You can also have multiple columns to record different CNV status from different cell lines.

Many cell line CNV data can be directly downloaded from Broad CCLE project. Go to the CCLE page, click the "Show Available Data" link under "DNA Copy Number" section, and download the CNV profile "byGene" (see the image below).

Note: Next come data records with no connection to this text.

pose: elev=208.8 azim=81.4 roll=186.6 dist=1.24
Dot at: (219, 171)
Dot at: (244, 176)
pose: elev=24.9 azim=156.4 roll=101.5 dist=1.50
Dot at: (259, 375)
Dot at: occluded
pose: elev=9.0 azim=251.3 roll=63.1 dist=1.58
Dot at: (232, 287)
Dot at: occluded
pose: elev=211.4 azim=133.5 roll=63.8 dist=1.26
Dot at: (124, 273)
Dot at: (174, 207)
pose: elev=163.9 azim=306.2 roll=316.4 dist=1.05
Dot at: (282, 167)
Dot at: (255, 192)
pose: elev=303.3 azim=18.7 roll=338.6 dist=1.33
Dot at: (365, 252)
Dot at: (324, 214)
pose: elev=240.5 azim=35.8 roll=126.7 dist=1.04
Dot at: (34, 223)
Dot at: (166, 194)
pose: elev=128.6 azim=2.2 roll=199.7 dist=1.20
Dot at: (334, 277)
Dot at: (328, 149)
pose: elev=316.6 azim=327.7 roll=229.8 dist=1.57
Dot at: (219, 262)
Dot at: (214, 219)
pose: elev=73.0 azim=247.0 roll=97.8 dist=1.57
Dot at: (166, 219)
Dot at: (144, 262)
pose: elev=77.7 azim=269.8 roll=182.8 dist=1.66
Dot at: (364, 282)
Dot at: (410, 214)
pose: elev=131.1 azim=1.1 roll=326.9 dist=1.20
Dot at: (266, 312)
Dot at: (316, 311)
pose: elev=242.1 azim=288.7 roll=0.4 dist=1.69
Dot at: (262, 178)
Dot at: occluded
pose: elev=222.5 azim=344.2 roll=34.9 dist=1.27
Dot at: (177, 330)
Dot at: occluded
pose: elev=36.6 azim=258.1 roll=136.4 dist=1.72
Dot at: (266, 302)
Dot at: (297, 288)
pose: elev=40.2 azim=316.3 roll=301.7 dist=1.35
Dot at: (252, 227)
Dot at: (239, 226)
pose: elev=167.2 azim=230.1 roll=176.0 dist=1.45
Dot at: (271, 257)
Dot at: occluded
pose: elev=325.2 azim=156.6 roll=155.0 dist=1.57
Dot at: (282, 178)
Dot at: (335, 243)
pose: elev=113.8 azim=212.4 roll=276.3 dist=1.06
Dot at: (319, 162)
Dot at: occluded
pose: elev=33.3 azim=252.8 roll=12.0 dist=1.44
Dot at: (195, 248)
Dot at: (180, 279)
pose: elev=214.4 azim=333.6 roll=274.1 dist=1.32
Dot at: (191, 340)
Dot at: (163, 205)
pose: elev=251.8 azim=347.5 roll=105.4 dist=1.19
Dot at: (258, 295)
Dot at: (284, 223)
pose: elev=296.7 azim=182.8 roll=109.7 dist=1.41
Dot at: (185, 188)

Downloading CNV profiles from CCLE website

Step 2: Correct CNV effect in MAGeCK test

The demo4 folder provides an example to correct CNV effect in MAGeCK test. Here is the content in "run.sh":

mageck test -k sample.txt -t HL60.final,KBM7.final -c HL60.initial,KBM7.initial -n demo4 --cnv-norm cnv_data.txt --cell-line HL60_HAEMATOPOIETIC_AND_LYMPHOID_TISSUE

Note there are two additional parameters: --cnv-norm tells the program to read CNV profile from the specified file (cnv_data.txt), while --cell-line tells the program to use the CNV profile corresponding to the column named "HL60_HAEMATOPOIETIC_AND_LYMPHOID_TISSUE".

Requirements:

The cell line name in the "--cell-line" option must match the corresponding column names in CNV profile. Otherwise, the program assumes no CNV data is available (and does not do any correction).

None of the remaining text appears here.